Data for this task:
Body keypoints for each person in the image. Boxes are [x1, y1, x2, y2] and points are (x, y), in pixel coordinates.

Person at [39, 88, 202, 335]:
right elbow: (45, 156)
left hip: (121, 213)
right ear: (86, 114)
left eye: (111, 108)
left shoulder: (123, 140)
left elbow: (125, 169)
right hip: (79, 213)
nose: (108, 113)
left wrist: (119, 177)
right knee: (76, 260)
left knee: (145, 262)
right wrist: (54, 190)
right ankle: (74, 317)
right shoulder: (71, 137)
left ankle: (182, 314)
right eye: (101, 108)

Work to complete: The whole listing above needs to be transcribed exactly.

Written answer:
Body keypoints for each person in the image. Boxes are [x1, y1, x2, y2] and points are (x, y), in pixel coordinates.

Person at [39, 88, 202, 335]:
right elbow: (45, 156)
left hip: (121, 213)
right ear: (86, 114)
left eye: (111, 108)
left shoulder: (123, 140)
left elbow: (125, 169)
right hip: (79, 213)
nose: (108, 113)
left wrist: (119, 177)
right knee: (76, 260)
left knee: (145, 262)
right wrist: (54, 190)
right ankle: (74, 317)
right shoulder: (71, 137)
left ankle: (182, 314)
right eye: (101, 108)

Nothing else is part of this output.